Records provided:
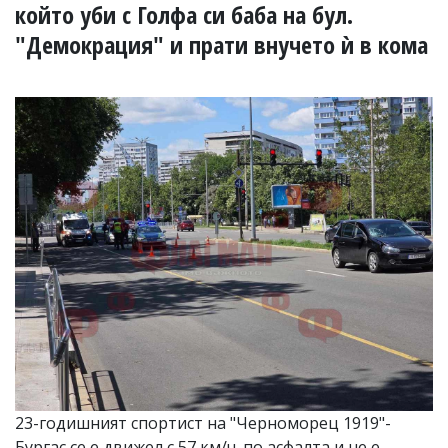
УКРАЙНА
който уби с Голфа си баба на бул.
СПОРТ
"Демокрация" и прати внучето ѝ в кома
РАЗСЛЕДВАНЕ
БИЗНЕС
ЮГ
Управители:
Веселин
Василев,
email:
v.vasilev@flagman.bg
Катя
Касабова,
еmail:
k.kassabova@flagman.bg
Главен
редактор:
Иван
Колев,
email:
23-годишният спортист на "Черноморец 1919"-
office@flagman.bg
Бургас се е движел с 57 км/ч. по асфалта и не е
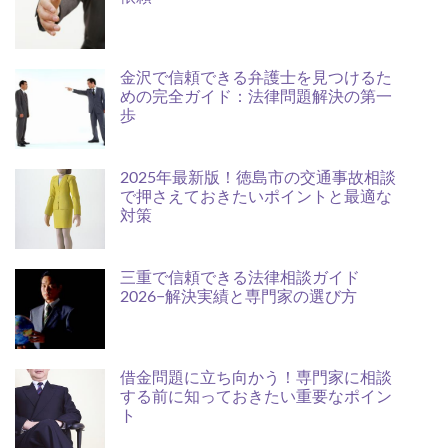
金沢で信頼できる弁護士を見つけるた
めの完全ガイド：法律問題解決の第一
歩
2025年最新版！徳島市の交通事故相談
で押さえておきたいポイントと最適な
対策
三重で信頼できる法律相談ガイド
2026−解決実績と専門家の選び方
借金問題に立ち向かう！専門家に相談
する前に知っておきたい重要なポイン
ト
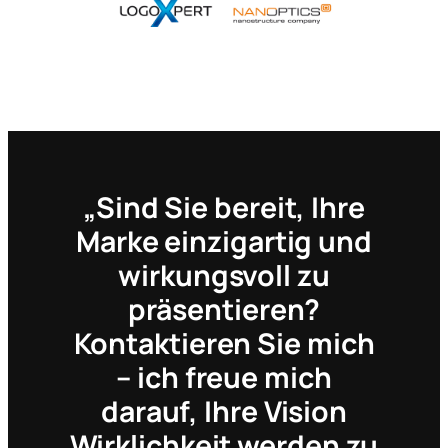
„Sind Sie bereit, Ihre
Marke einzigartig und
wirkungsvoll zu
präsentieren?
Kontaktieren Sie mich
– ich freue mich
darauf, Ihre Vision
Wirklichkeit werden zu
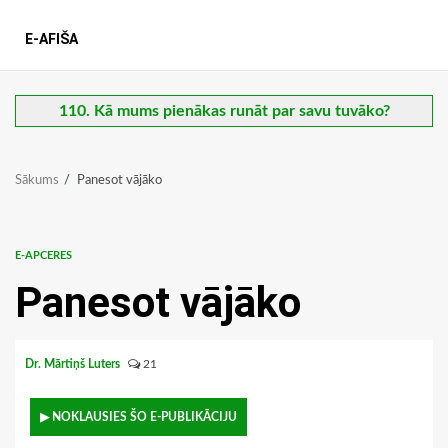
E-AFIŠA
110. Kā mums pienākas runāt par savu tuvāko?
Sākums
Panesot vājāko
E-APCERES
Panesot vājāko
Dr. Mārtiņš Luters
21
▶ NOKLAUSIES ŠO E-PUBLIKĀCIJU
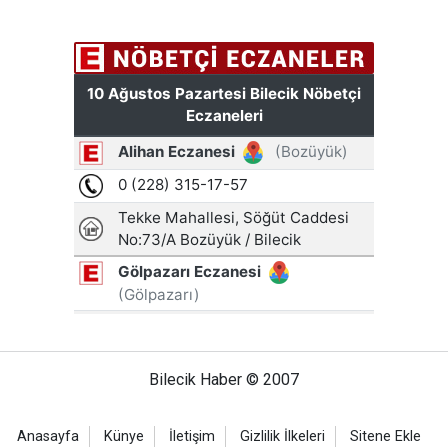
Bilecik Haber © 2007
Anasayfa
Künye
İletişim
Gizlilik İlkeleri
Sitene Ekle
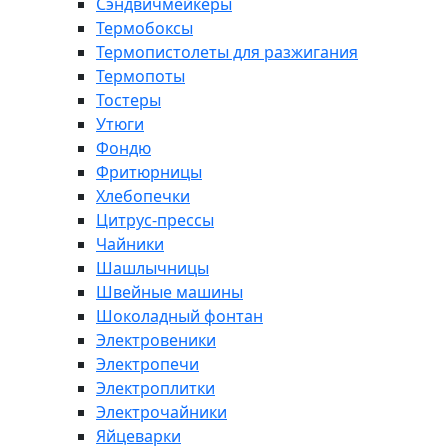
Сэндвичмейкеры
Термобоксы
Термопистолеты для разжигания
Термопоты
Тостеры
Утюги
Фондю
Фритюрницы
Хлебопечки
Цитрус-прессы
Чайники
Шашлычницы
Швейные машины
Шоколадный фонтан
Электровеники
Электропечи
Электроплитки
Электрочайники
Яйцеварки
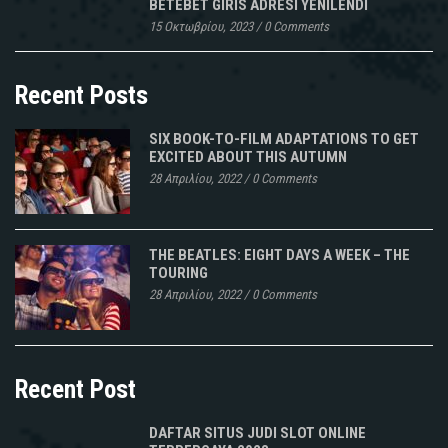
BETEBET GIRIS ADRESI YENILENDI
15 Οκτωβρίου, 2023
/
0 Comments
Recent Posts
SIX BOOK-TO-FILM ADAPTATIONS TO GET
EXCITED ABOUT THIS AUTUMN
28 Απριλίου, 2022
/
0 Comments
THE BEATLES: EIGHT DAYS A WEEK – THE
TOURING
28 Απριλίου, 2022
/
0 Comments
Recent Post
DAFTAR SITUS JUDI SLOT ONLINE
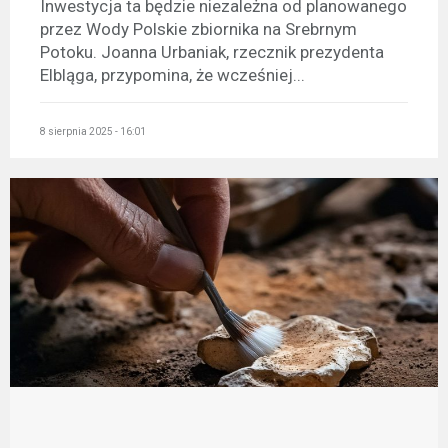
Inwestycja ta będzie niezależna od planowanego
przez Wody Polskie zbiornika na Srebrnym
Potoku. Joanna Urbaniak, rzecznik prezydenta
Elbląga, przypomina, że wcześniej...
8 sierpnia 2025 - 16:01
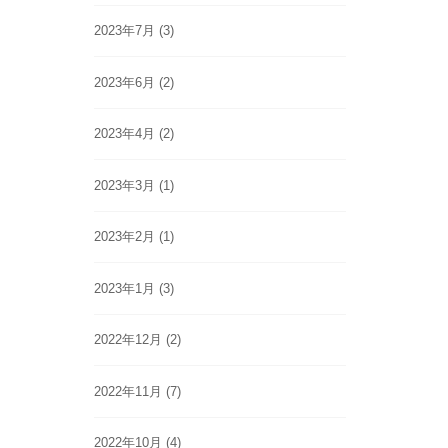
2023年7月
(3)
2023年6月
(2)
2023年4月
(2)
2023年3月
(1)
2023年2月
(1)
2023年1月
(3)
2022年12月
(2)
2022年11月
(7)
2022年10月
(4)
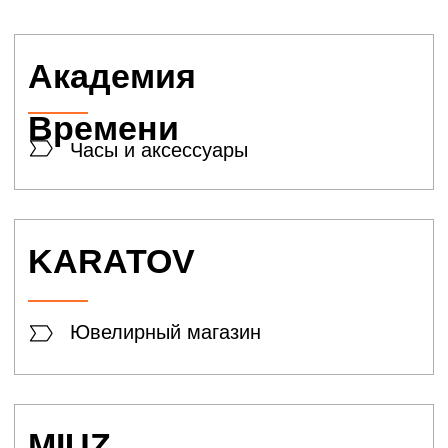
Косметика
D&P
perfumum
Парфюмерия
Le mousse
Парфюмерия
Территория
красоты
Косметика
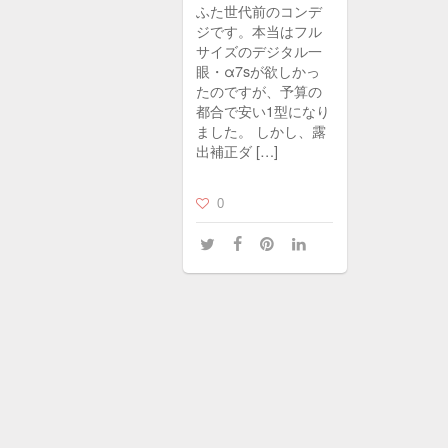
ふた世代前のコンデ
ジです。本当はフル
サイズのデジタル一
眼・α7sが欲しかっ
たのですが、予算の
都合で安い1型になり
ました。 しかし、露
出補正ダ […]
0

Job item: From the first line of the entries above through the line with "Inwestycja ta będzie", set down each line exactly and drop the pictures.

Exercise output:
УКРАЙНА
който уби с Голфа си баба на бул.
СПОРТ
"Демокрация" и прати внучето ѝ в кома
РАЗСЛЕДВАНЕ
БИЗНЕС
ЮГ
Управители:
Веселин
Василев,
email:
v.vasilev@flagman.bg
Катя
Касабова,
еmail:
k.kassabova@flagman.bg
Главен
редактор:
Иван
Колев,
email:
23-годишният спортист на "Черноморец 1919"-
office@flagman.bg
Бургас се е движел с 57 км/ч. по асфалта и не е
金沢で信頼できる弁護士を見つけるた
めの完全ガイド：法律問題解決の第一
歩
2025年最新版！徳島市の交通事故相談
で押さえておきたいポイントと最適な
対策
三重で信頼できる法律相談ガイド
2026−解決実績と専門家の選び方
借金問題に立ち向かう！専門家に相談
する前に知っておきたい重要なポイン
ト
„Sind Sie bereit, Ihre
Marke einzigartig und
wirkungsvoll zu
präsentieren?
Kontaktieren Sie mich
– ich freue mich
darauf, Ihre Vision
Wirklichkeit werden zu
E-AFIŠA
110. Kā mums pienākas runāt par savu tuvāko?
Sākums
Panesot vājāko
E-APCERES
Panesot vājāko
Dr. Mārtiņš Luters
21
▶ NOKLAUSIES ŠO E-PUBLIKĀCIJU
Bilecik Haber © 2007
Anasayfa
Künye
İletişim
Gizlilik İlkeleri
Sitene Ekle
Сэндвичмейкеры
Термобоксы
Термопистолеты для разжигания
Термопоты
Тостеры
Утюги
Фондю
Фритюрницы
Хлебопечки
Цитрус-прессы
Чайники
Шашлычницы
Швейные машины
Шоколадный фонтан
Электровеники
Электропечи
Электроплитки
Электрочайники
Яйцеварки
BETEBET GIRIS ADRESI YENILENDI
15 Οκτωβρίου, 2023
/
0 Comments
Recent Posts
SIX BOOK-TO-FILM ADAPTATIONS TO GET
EXCITED ABOUT THIS AUTUMN
28 Απριλίου, 2022
/
0 Comments
THE BEATLES: EIGHT DAYS A WEEK – THE
TOURING
28 Απριλίου, 2022
/
0 Comments
Recent Post
DAFTAR SITUS JUDI SLOT ONLINE
Inwestycja ta będzie niezależna od planowanego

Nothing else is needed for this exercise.